Call it mafia trade policy.
If
Mexico doesn't pay, Trump says he'll withhold the remittances of
Mexican workers. But these remittances represent wages earned for
services rendered. Confiscating them
would also be theft. In other words, Trump's plan to Make America Great
Again involves stealing the property of Americans and the wages of
Mexicans — turning America into a Third World-style kleptocracy.

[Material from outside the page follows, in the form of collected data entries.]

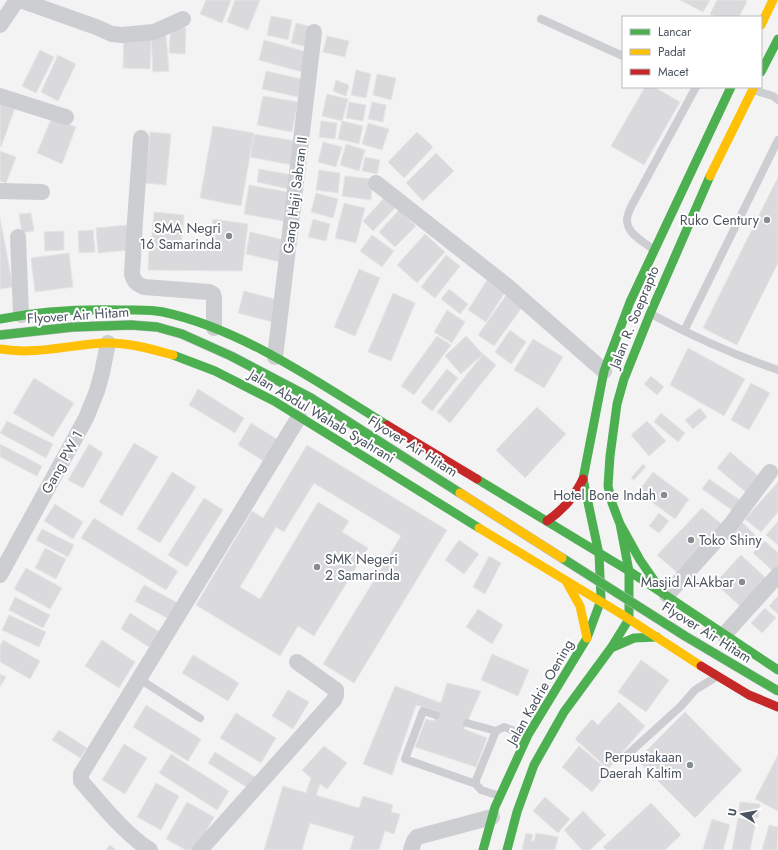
<svg xmlns="http://www.w3.org/2000/svg" width="778" height="850" font-family="Jost,sans-serif">
  <style>
    .building { fill: #dadadc; stroke: #e5e5e6 }
    .lines { fill: none; stroke-linecap: round; stroke-linejoin: round }
    .lane { stroke: #cdced1; stroke-width: 8 }
    .street { stroke: #cdced1; stroke-width: 16 }
    .fast { stroke: #4caf50; stroke-width: 9 }
    .slow { stroke: #ffc107; stroke-width: 9 }
    .jam { stroke: #c62828; stroke-width: 9 }
    .fast-bridge-casing { stroke: #b9bdc2; stroke-width: 10; stroke-linecap: butt }
    .slow-bridge-casing { stroke: #b9bdc2; stroke-width: 10; stroke-linecap: butt }
    .fast-bridge { stroke: #4caf50; stroke-width: 9 }
    .slow-bridge { stroke: #ffc107; stroke-width: 9 }
    .poi-dot { fill: #868c92; stroke: #fff; stroke-width: 1.5 }
    .labels { text-anchor: middle; dominant-baseline: central; stroke-width: 4; stroke-linejoin: round; paint-order: stroke }
    .street-label { font-size: 14px; fill: #4b545e; stroke: #fff }
    .poi-label { font-size: 14px; fill: #4b545e; stroke: #fff; text-anchor: end }
  </style>
  <rect width="100%" height="100%" fill="#f4f3f3"/>
  <path class="building" d="M206,0h25l-9,23 -22,-9z
    M235,0h25l-12,30 -21,-8z
    M680,0h30l-7,12z
    M717,0h27l3,1 -8,16h-23l-6,-3z
    M271,16l21,4 -4,20 -21,-5z
    M296,23l16,4 -5,20 -16,-4z
    M171,27l15,1 -1,26 -16,-1z
    M124,35l27,1 -1,33 -27,-1z
    M166,35l3,36 -16,1 -2,-36z
    M327,36l22,5 -4,16 -22,-5z
    M264,40l43,12 -5,20 -43,-12z
    M40,50l14,7 -18,36 -14,-7z
    M58,55l18,9 -18,37 -17,-9z
    M356,70l15,4 -5,24 -15,-3z
    M266,71l36,8 -4,18 -36,-8z
    M377,74l19,4 -5,22 -18,-5z
    M336,80l13,5 -3,11 -13,-5z
    M645,87h9l26,15 -36,63 -33,-19z
    M327,94l21,5 -6,22 -20,-5z
    M263,96l35,6 -6,30 -35,-7z
    M0,99l16,6 -15,42 -1,-1z
    M349,102l17,3 -3,16 -17,-3z
    M372,102l14,3 -3,17 -15,-3z
    M52,117l24,10 -14,37 -25,-11z
    M321,121l16,2 -2,16 -16,-2z
    M342,121l21,5 -4,18 -21,-5z
    M368,123l21,6 -7,21 -20,-6z
    M213,126l41,7 -13,73 -41,-8z
    M150,132l21,2 -5,51 -21,-2z
    M417,132l16,15 -29,31 -16,-16z
    M254,134l42,7 -4,24 -42,-8z
    M323,142l19,5 -6,20 -18,-5z
    M346,144l19,6 -6,21 -19,-6z
    M0,151l16,6 -10,26 -6,-2z
    M436,153l18,18 -31,30 -17,-18z
    M365,157l15,3 -3,14 -15,-3z
    M259,169l33,6 -3,14 -32,-7z
    M319,170l21,3 -2,20 -22,-3z
    M345,176l28,3 -2,21 -29,-4z
    M778,177v86l-41,82 -34,-17z
    M249,185l39,7 -5,29 -39,-7z
    M316,193l22,6 -5,19 -22,-6z
    M385,197l11,10 -23,24 -10,-10z
    M344,203l21,5 -9,35 -21,-5z
    M399,210l17,16 -21,21 -16,-15z
    M154,212l30,3 -3,33h28l4,-29 35,5 -6,47 -94,-1 1,-23h2z
    M31,213l3,18 -12,2 -3,-19z
    M0,218l13,69 -13,2z
    M313,219l17,5 -4,17 -18,-4z
    M127,225l2,25 -31,3 -2,-25z
    M93,230l2,22 -16,1 -1,-22z
    M64,231v19l-19,1 -1,-19z
    M250,232l34,8 -5,22 -33,-8z
    M425,234l20,18 -28,31 -20,-18z
    M372,235l22,16 -12,16 -22,-16z
    M69,253l4,34 -38,5 -4,-34z
    M446,255l14,11 -25,32 -14,-11z
    M359,269l21,9 -25,58 -21,-9z
    M489,277l18,12 -21,33 -18,-12z
    M449,289l19,15 -8,10 -19,-15z
    M244,291l34,9 -6,22 -34,-9z
    M393,293l22,10 -24,58 -23,-9z
    M507,294l16,12 -29,40 -16,-11z
    M447,310l18,12 -13,21 -18,-11z
    M510,330l16,12 -15,22 -16,-12z
    M437,336l14,9 -37,50 -13,-9z
    M466,336l17,18 -22,20 -16,-18z
    M533,339l30,18 -19,31 -30,-18z
    M688,348l57,31 -21,37 -54,-31z
    M483,354l13,11 -46,58 -13,-11z
    M447,369l11,9 -26,33 -11,-9z
    M651,376l13,11 -7,8 -13,-11z
    M34,378l40,25 -21,34 -40,-24z
    M751,383l19,10 -21,37 -18,-10z
    M198,389l46,29 -9,15 -46,-28z
    M537,407l29,27 -41,44 -29,-28z
    M700,408l7,9 -14,12 -8,-9z
    M661,413l24,20 -7,9 -24,-20z
    M7,421l46,23 -7,14 -46,-25z
    M647,421l19,20 -17,15 -18,-21z
    M251,423l27,17 -13,22 -27,-17z
    M134,443l24,14 -36,59 -23,-14z
    M0,444l42,22 -5,10 -37,-19z
    M89,444l14,9 -20,35 -15,-8z
    M307,445l140,85 -93,153 -31,-19 78,-128 -87,-53 -30,49 -8,-5 -36,60 20,12 58,-97 31,19 -7,11 26,16 -54,88 -16,-10 -18,30 -84,-51 56,-94 11,7z
    M730,452l31,26 -13,16 -31,-26z
    M643,464l3,3 -12,13 -3,-2z
    M172,472l24,15 -36,56 -23,-14z
    M653,472l36,27 -14,20 -37,-27z
    M709,479l34,23 -7,11 -34,-24z
    M778,482v30l-17,20 -16,-13z
    M204,498l19,12 -36,57 -19,-12z
    M55,504l28,18 -10,17 -29,-18z
    M702,508l21,17 -42,51 -24,-21z
    M659,513l10,8 -10,12 -10,-7z
    M94,518l84,53 -12,19 -85,-52z
    M778,521v24l-12,-10z
    M742,522l13,13 -9,10 -14,-13z
    M42,529l32,16 -6,12 -32,-17z
    M459,540l20,14 -15,20 -19,-14z
    M765,541l13,12v15l-4,4 -21,-19z
    M45,548l21,11 -10,20 -21,-11z
    M741,555l28,26 -25,29 -29,-27z
    M489,556l12,7 -16,31 -12,-7z
    M26,568l36,20 -12,21 -36,-20z
    M144,585l34,18 -9,16 -34,-18z
    M778,596v18l-9,-8z
    M15,597l35,18 -7,13 -34,-18z
    M765,608l11,10 -14,15 -11,-10z
    M478,609l25,16 -11,19 -26,-17z
    M130,613l31,20 -9,16 -31,-20z
    M9,615l37,17 -7,15 -37,-17z
    M3,640l37,21 -10,18 -30,-17v-16z
    M102,640l33,22 -16,26 -34,-22z
    M492,654l37,16 -11,26 -37,-16z
    M193,655l46,28 -11,18 -46,-28z
    M641,660l28,20 -23,32 -28,-20z
    M0,674l6,3 -6,10z
    M447,683l34,8 -17,38 23,9 -11,29 -61,-20 11,-28 8,2 4,-10 -22,-6 -24,70 -29,-11 32,-78 46,17z
    M288,690l21,12 -16,27 -21,-13z
    M619,702l26,24 -37,43 -33,-30 17,-20 6,6z
    M146,705l55,34 -13,22 -55,-34z
    M685,712l57,58 -47,48 -58,-58z
    M236,713l40,25 -15,25 -41,-25z
    M59,730l28,18 -7,10 -28,-18z
    M124,744l23,14 -22,36 -23,-14z
    M324,746l23,17 -20,26 -7,-5 -4,11 43,13 4,-12 30,9 -2,7 9,2 -6,20 -9,-3 -6,19h-29l4,-14 -44,-13 -8,27h-38l19,-64 23,7 5,-15 -9,-8z
    M579,746l30,25 -17,21 -30,-25z
    M215,752l40,25 -7,11 -40,-25z
    M171,754l58,37 -12,19 -58,-37z
    M778,755v56l-23,-12z
    M156,783l23,13 -18,34 -24,-13z
    M545,797l25,22 -12,14 -25,-22z
    M187,802l27,15 -18,33h-10l-20,-11z
    M740,802l20,2 -2,14 -20,-3z
    M651,803l30,32 -16,15h-59l-3,-3z
    M583,811l23,24 -16,15h-8l-18,-20z
    M738,818l18,3 -6,29h-18z
    M712,819l18,6 -7,25 -20,-1z
    M769,825l9,2 -1,23h-15z
    M526,833l7,2 -2,6h3l2,-8 22,4 -3,13h-33z
    M110,845l6,5h-10z"/>
  <g class="lines">
    <path class="lane" d="M541,19l82,37
      M753,90l20,6 5,4
      M654,250c-10,-8 -27,-16 -27,-30 0,-5 3,-11 5,-15l64,-118
      M651,314c41,22 83,41 127,56
      M684,331l94,-191
      M138,678l62,40
      M436,715l-13,-4 -18,48 71,25
      M467,723l29,8
      M626,756l55,-50 14,-16 21,-13
      M500,796l-19,-6 -5,-6v-4l20,-49 8,-4 22,8"/>
    <path class="street" d="M20,0l76,27 16,7 10,1 32,-3 29,-13
      M0,25l17,-25
      M0,96l66,21
      M141,138l-6,83 -3,53c2,8 5,10 12,13l65,5 4,2 1,4v30
      M376,183l130,102 98,86
      M0,191l42,1
      M18,237l3,78
      M275,357l39,-325
      M0,575l86,-157 11,-27 5,-18 6,-30
      M667,595l64,-71 39,-52
      M724,635l54,-60
      M150,850c-25,-16 -49,-46 -69,-69v-7l218,-357
      M200,850l134,-150 2,-5v-5l-39,-28
      M411,850l3,-9 3,-4 75,-20"/>
    <path class="fast" d="M761,72l17,-33
      M0,319c40,-8 80,-10 121,-9 14,0 29,-1 42,2 79,17 156,71 224,113
      M173,355l42,16 59,30 205,127
      M477,479l152,92 149,99
      M620,524l20,36 16,23
      M601,599l-2,-45 -16,-75 21,-108 26,-69 101,-215
      M629,618v-47l-9,-47 -8,-21 -4,-17 2,-30 7,-52 7,-25 26,-65 60,-138
      M611,648l23,-10 23,-1
      M483,850l12,-43 33,-72 59,-97 14,-38
      M507,850l10,-38 17,-47 30,-53 47,-64 18,-29"/>
    <path class="slow" d="M761,25l12,-25
      M710,176l44,-89
      M0,349c36,6 68,-4 104,-6 23,-1 47,6 69,12
      M479,528l139,84 83,54
      M566,581l14,25 7,32"/>
    <path class="jam" d="M387,425l90,54
      M547,521c17,-12 27,-24 36,-42
      M701,666l48,29 29,12"/>
    <defs>
      <path id="fast-bridge" d="M0,335l73,-8 58,-2 26,2 25,7 49,22 80,42 149,95
        M562,558l123,78 93,55"/>
      <path id="slow-bridge" d="M460,493l102,65"/>
    </defs>
    <use href="#fast-bridge" class="fast-bridge-casing"/>
    <use href="#slow-bridge" class="slow-bridge-casing"/>
    <use href="#fast-bridge" class="fast-bridge"/>
    <use href="#slow-bridge" class="slow-bridge"/>
  </g>
  <g class="poi-dot">
    <circle cx="767" cy="220" r="4"/>
    <circle cx="229" cy="236" r="4"/>
    <circle cx="664" cy="495" r="4"/>
    <circle cx="691" cy="540" r="4"/>
    <circle cx="317" cy="567" r="4"/>
    <circle cx="742" cy="582" r="4"/>
    <circle cx="690" cy="765" r="4"/>
  </g>
  <g class="labels">
    <g class="street-label">
      <text transform="translate(295 195) rotate(-83)">Gang Haji Sabran II</text>
      <text transform="translate(78 315) rotate(-4)">Flyover Air Hitam</text>
      <text transform="translate(634 317) rotate(-68)">Jalan R. Soeprapto</text>
      <text transform="translate(322 416) rotate(31)">Jalan Abdul Wahab Syahrani</text>
      <text transform="translate(413 446) rotate(32)">Flyover Air Hitam</text>
      <text transform="translate(62 462) rotate(-61)">Gang PW 1</text>
      <text transform="translate(707 632) rotate(32)">Flyover Air Hitam</text>
      <text transform="translate(540 692) rotate(-60)">Jalan Kadrie Oening</text>
    </g>
    <g class="poi-label">
      <text x="759" y="220">Ruko Century</text>
      <text x="221" y="228">SMA Negri<tspan x="221" dy="16">16 Samarinda</tspan></text>
      <text x="656" y="495">Hotel Bone Indah</text>
      <text x="699" y="540" text-anchor="start">Toko Shiny</text>
      <text x="325" y="559" text-anchor="start">SMK Negeri<tspan x="325" dy="16">2 Samarinda</tspan></text>
      <text x="734" y="582">Masjid Al-Akbar</text>
      <text x="682" y="757">Perpustakaan<tspan x="682" dy="16">Daerah Kaltim</tspan></text>
    </g>
  </g>
  <rect x="622" y="16" width="140" height="72" fill="#ffffff" stroke="#b7bbbf"/>
  <rect x="630" y="29" width="20" height="6" fill="#4caf50" stroke="#b7bbbf"/>
  <text x="658" y="36" font-size="12" fill="#4b545e">Lancar</text>
  <rect x="630" y="49" width="20" height="6" fill="#ffc107" stroke="#b7bbbf"/>
  <text x="658" y="56" font-size="12" fill="#4b545e">Padat</text>
  <rect x="630" y="69" width="20" height="6" fill="#c62828" stroke="#b7bbbf"/>
  <text x="658" y="76" font-size="12" fill="#4b545e">Macet</text>
  <g transform="translate(742 814) rotate(281)" stroke="#ffffff" stroke-width="3" paint-order="stroke">
  <path d="M0-3L7 15L0 10L-7 15Z" fill="#4b545e"/>
  <text y="-6" font-size="11" font-weight="bold" text-anchor="middle" fill="#4b545e">U</text>
  </g>
</svg>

4. Ending Chinese currency manipulation
Trump
berated the Obama administration's Trans-Pacific Partnership as a
"horrible deal" during the last debate. Why? Because it lets China, "the
number one abuser of this
country…take advantage through currency manipulation."
Never
mind that China isn't even part of the TPP, as Sen. Rand Paul pointed
out. Still, is Trump's rap that the Middle Kingdom deliberately keeps
the value of its yuan
low to make its exports to America more competitive credible?
Yes...
but here's the thing: Many countries "manipulate" their currencies,
including — no, especially — the United States through its loose
monetary policy and artificially
low interest rates. The world would be a much better place if no one
did this. But slapping China with retaliatory tariffs, as Trump is
threatening, would almost certainly be illegal under World Trade
Organization's rules. It would also trigger a global trade
war whose biggest casualty would be low-income Americans who would see
the prices of basic goods shoot up.
Unlike
the previous three Trumpisms that have echoes in right-wing
restrictionism, this one has largely (though not exclusively) been the
staple of left-wing protectionists
such Democratic Sen. Chuck Schumer. This might be Trump's idea of a
bipartisan consensus, but what's shocking about it is not just its
outrageousness but its crudeness. It betrays just how little he really
understands about complicated issues of public policy.
It's all a load of Trump.
So
here's a suggestion for Trump, given that he hates a bad deal: He
should return the degree he got from University of Pennsylvania's
Wharton School of Business and ask
for his money back. It was clearly a total waste.
No doubt, Wharton will be only too happy to oblige — and then maybe the GOP could find a way pay him to go away too.